According to the report, three countries - Germany, Austria and Slovenia - manage to recycle or compost more than 60% of the municipal waste they collect. In contrast, Romania, Greece, Malta and Cyprus still bury or incinerate over 80% of this type of waste.
The Court paid particular attention to the situation in Greece, Poland, Portugal and Romania. These countries risk failing to meet the 50% recycling target set for 2025, as well as the 65% target for recycling packaging waste (with the exception of Portugal).
As regards selective sorting, the situation varies greatly from one Member State to another. According to data from 2022 or 2023, differentiated waste collection accounted for 15% of waste in Romania, 18% in Greece, 24% in Portugal and 41% in Poland.
Several factors explain these delays, according to the European auditors. The countries evaluated underestimated the investment needed to meet the targets. Greece and Romania have not made sufficient use of the European funds available.

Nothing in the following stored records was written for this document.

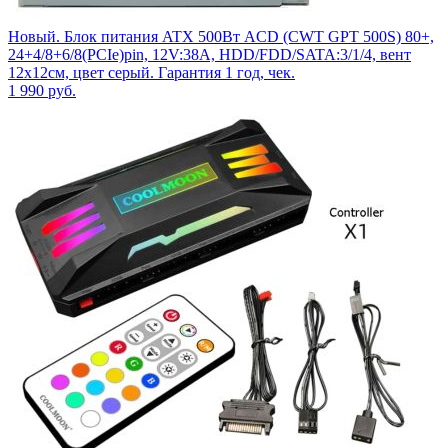
Новый. Блок питания ATX 500Вт ACD (CWT GPT 500S) 80+,
24+4/8+6/8(PCIe)pin, 12V:38A, HDD/FDD/SATA:3/1/4, вент
12x12см, цвет серый. Гарантия 1 год, чек.
1 990
руб.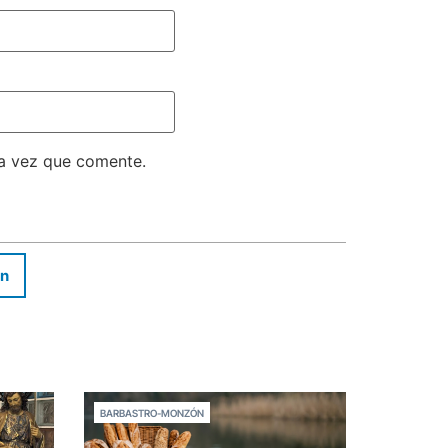
ma vez que comente.
In
BARBASTRO-MONZÓN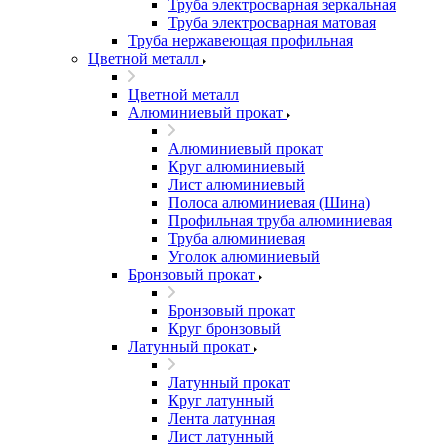
Труба электросварная зеркальная
Труба электросварная матовая
Труба нержавеющая профильная
Цветной металл
Цветной металл
Алюминиевый прокат
Алюминиевый прокат
Круг алюминиевый
Лист алюминиевый
Полоса алюминиевая (Шина)
Профильная труба алюминиевая
Труба алюминиевая
Уголок алюминиевый
Бронзовый прокат
Бронзовый прокат
Круг бронзовый
Латунный прокат
Латунный прокат
Круг латунный
Лента латунная
Лист латунный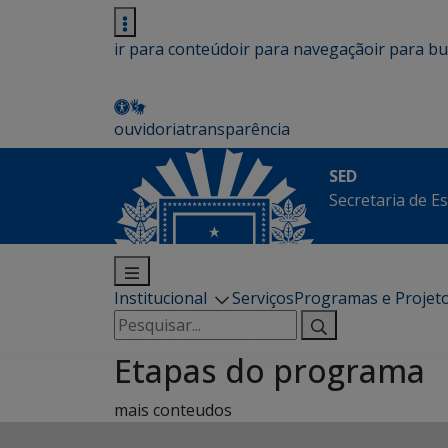
ir para conteúdo
ir para navegação
ir para b
ouvidoria
transparência
SED
Secretaria de E
Institucional
Serviços
Programas e Projet
Pesquisar
por:
Etapas do programa
mais conteudos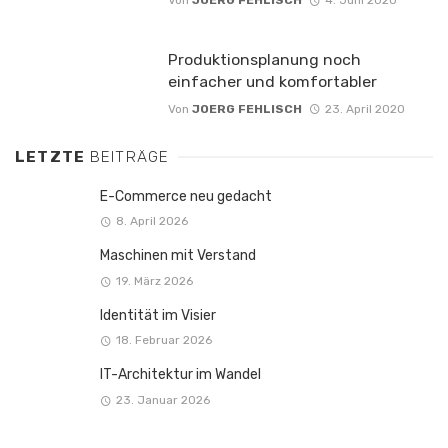
Von
JOERG FEHLISCH
4. Juni 2020
Produktionsplanung noch
einfacher und komfortabler
Von
JOERG FEHLISCH
23. April 2020
LETZTE
BEITRÄGE
E-Commerce neu gedacht
8. April 2026
Maschinen mit Verstand
19. März 2026
Identität im Visier
18. Februar 2026
IT-Architektur im Wandel
23. Januar 2026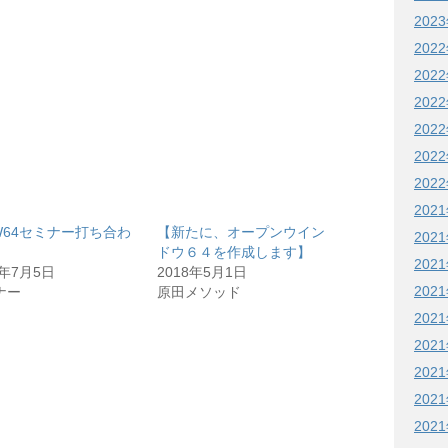
202
202
202
202
202
202
202
202
W64セミナー打ち合わ
【新たに、オープンウイン
202
ドウ６４を作成します】
202
9年7月5日
2018年5月1日
202
ナー
原田メソッド
202
202
202
202
202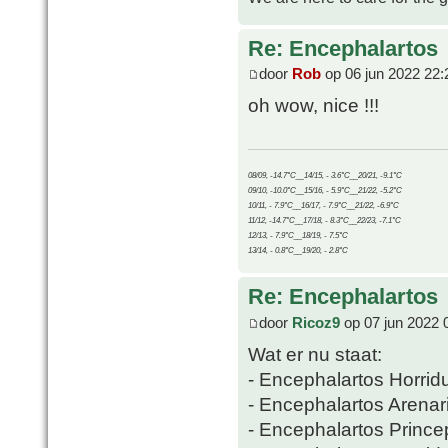
Re: Encephalartos
door
Rob
op 06 jun 2022 22:
oh wow, nice !!!
08/09, -14.7°C__14/15, - 3.6°C__20/21, -9.1°C
09/10, -10.0°C__15/16, - 5.9°C__21/22, -5.2°C
10/11, - 7.9°C__16/17, - 7.9°C__21/22, -6.9°C
11/12, -14.7°C__17/18, - 8.3°C__22/23, -7.1°C
12/13, - 7.9°C__18/19, - 7.5°C
13/14, - 0.8°C__19/20, - 2.8°C
Re: Encephalartos
door
Ricoz9
op 07 jun 2022 
Wat er nu staat:
- Encephalartos Horrid
- Encephalartos Arenar
- Encephalartos Prince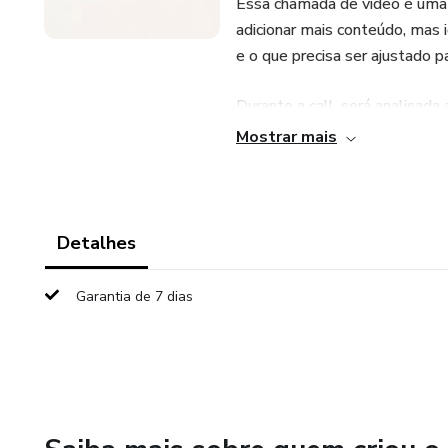
Essa chamada de vídeo é uma a
adicionar mais conteúdo, mas i
e o que precisa ser ajustado 
Durante a call, será analisada
priorização das matérias, a m
Mostrar mais
estruturada sua rotina. A part
o que não está e quais ajustes
A proposta não é motivacional
Detalhes
em reduzir o excesso, organiz
impacta a prova.
Garantia de 7 dias
Se o seu estudo não está gera
estrutura.
Agende sua análise e entenda 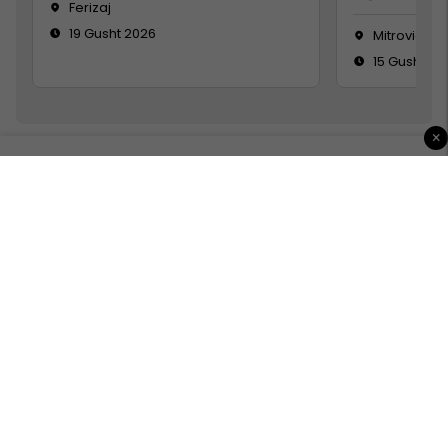
Ferizaj
19 Gusht 2026
Mitrovicë
15 Gusht 20
×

The European Commission has also been criticised. In the Court’s view, it was late in initiating infringement proceedings, as the first proceedings in respect of the 2018 European targets were not opened until 2024. Additional resources should also be allocated to the EU institution to carry out field missions on the basis of its June 2023 early warning reports (see EUROPE 13197/12). At that time, the EU institution had issued recommendations to the eighteen Member States at risk of missing any of the targets set for 2025.
The Court of Auditors identifies another challenge: the viability of the European recycling industry. Facilities are either rare in some Member States or threatened with closure, particularly those for plastics processing, due to rising costs, low demand for their products and imports of cheaper plastics from third countries.
The auditors also note the inadequacy of public funding to improve municipal waste management and the inability of stakeholders to make full use of economic instruments: deposit systems, increased tax on landfill sites, pricing based on the volume or weight of waste produced (‘pay-as-you-throw’ principle).
The ‘pay-as-you-throw’ principle is enshrined in the legislation of the four countries studied. But until 2024, it was not applied to households. Poland is even planning an unlimited exemption for this category of the population, and Portugal is exempting households from these charges until 2030.
“Fiscal incentives, as well as requiring citizens to pay for the volume or weight of waste they generate, can encourage them to separate and reduce waste”, said Stef Blok, the member of the Court responsible for the report, in a press release.